Use this tag for questions about (1) distributions of a sum of squares of independent standard normal random variables or (2) statistical hypothesis tests with such a sampling distribution if the null hypothesis is true.
Distribution
In probability theory and statistics, the chi-squared distribution (also chi-square or χ$^2$ distribution) with k degrees of freedom is the distribution of a sum of the squares of k independent standard normal random variables. The chi-squared distribution is a special case of the gamma distribution and is one of the most widely used probability distributions in inferential statistics, notably in hypothesis testing or in construction of confidence intervals.
Test
A chi-squared test is any statistical hypothesis test for which the sampling distribution of the test statistic is a chi-squared distribution if the null hypothesis is true. The chi-squared test is used to determine whether there is a significant difference between the expected frequencies and the observed frequencies in one or more categories.

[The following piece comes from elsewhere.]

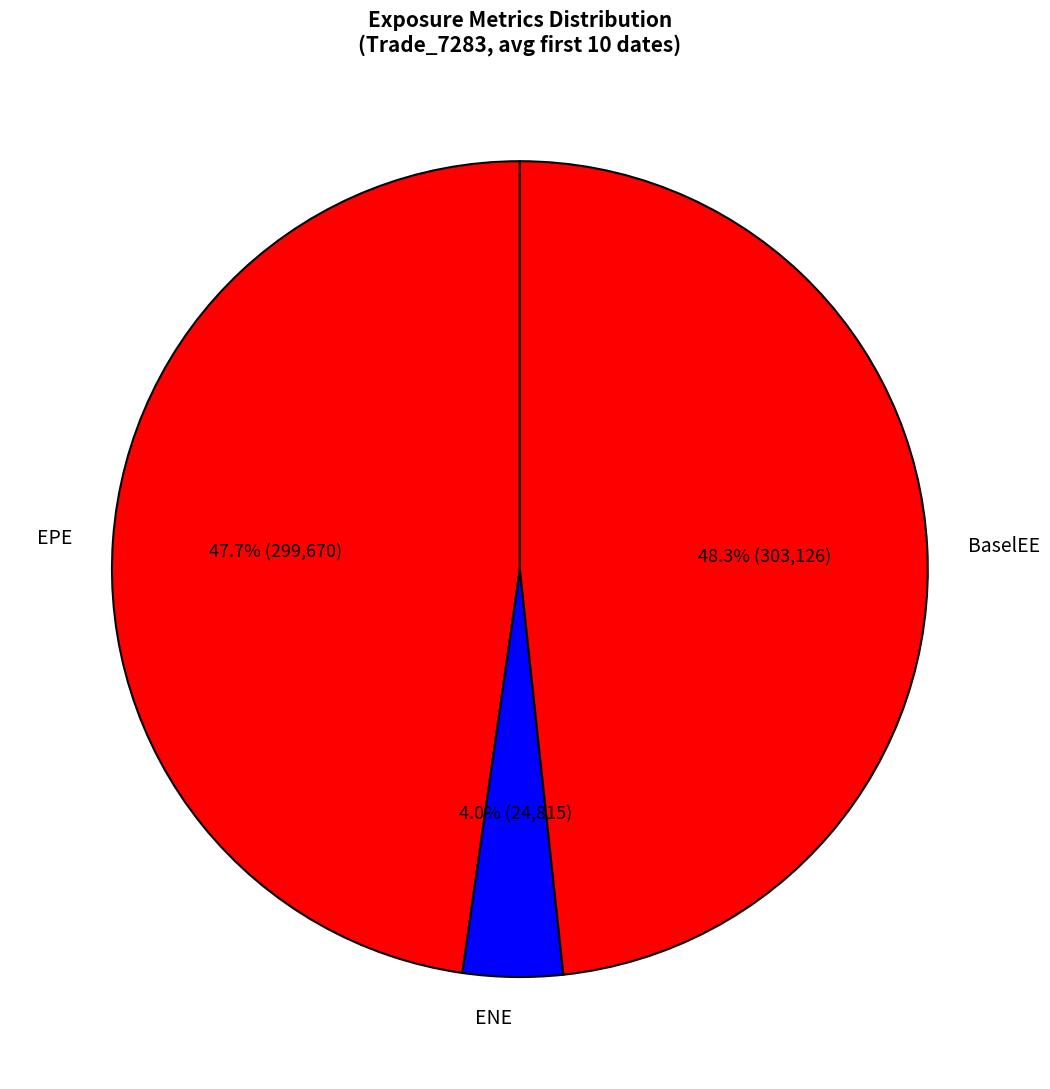

Rank the categories by value from lowest to highest.

ENE, EPE, BaselEE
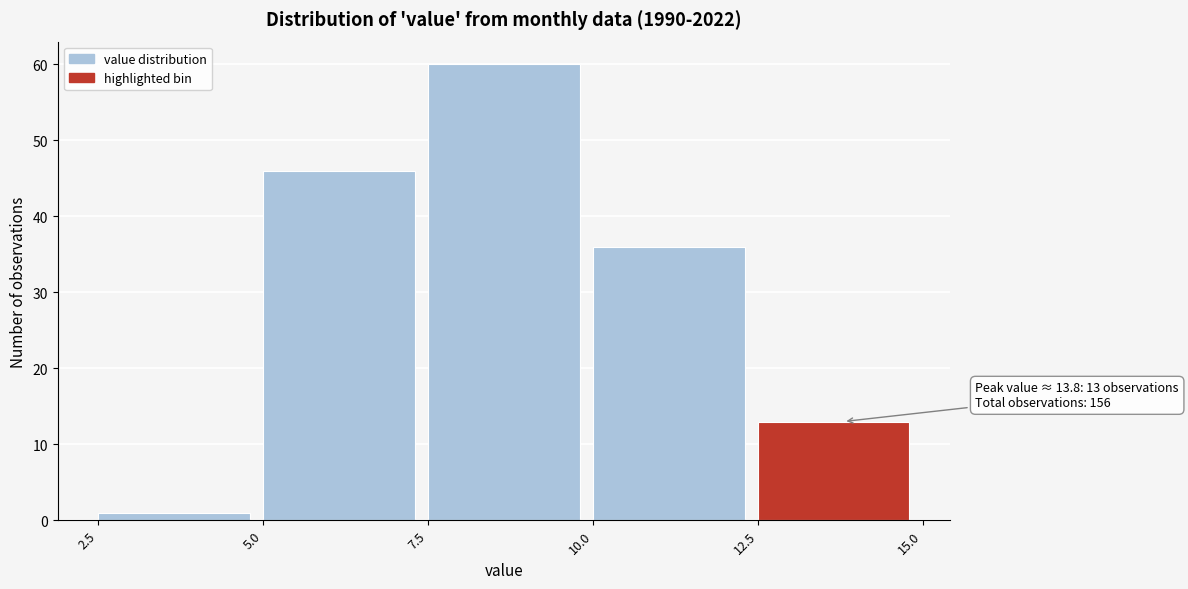

Which range on the x-axis has the tallest bar?

7.5 to 10.0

In standard applications of the test, observations are classified into mutually exclusive classes, and there is a null hypothesis that gives the probability that any observation falls into the corresponding class. The purpose of the test is to evaluate how likely the observations would be assuming the null hypothesis is true.
Chi-squared tests are often constructed from a sum of squared errors or through the sample variance. Test statistics that follow a chi-squared distribution arise from an assumption of independent normally-distributed data, which is valid in many cases. A chi-squared test can be used to attempt rejection of the null hypothesis that the data are independent.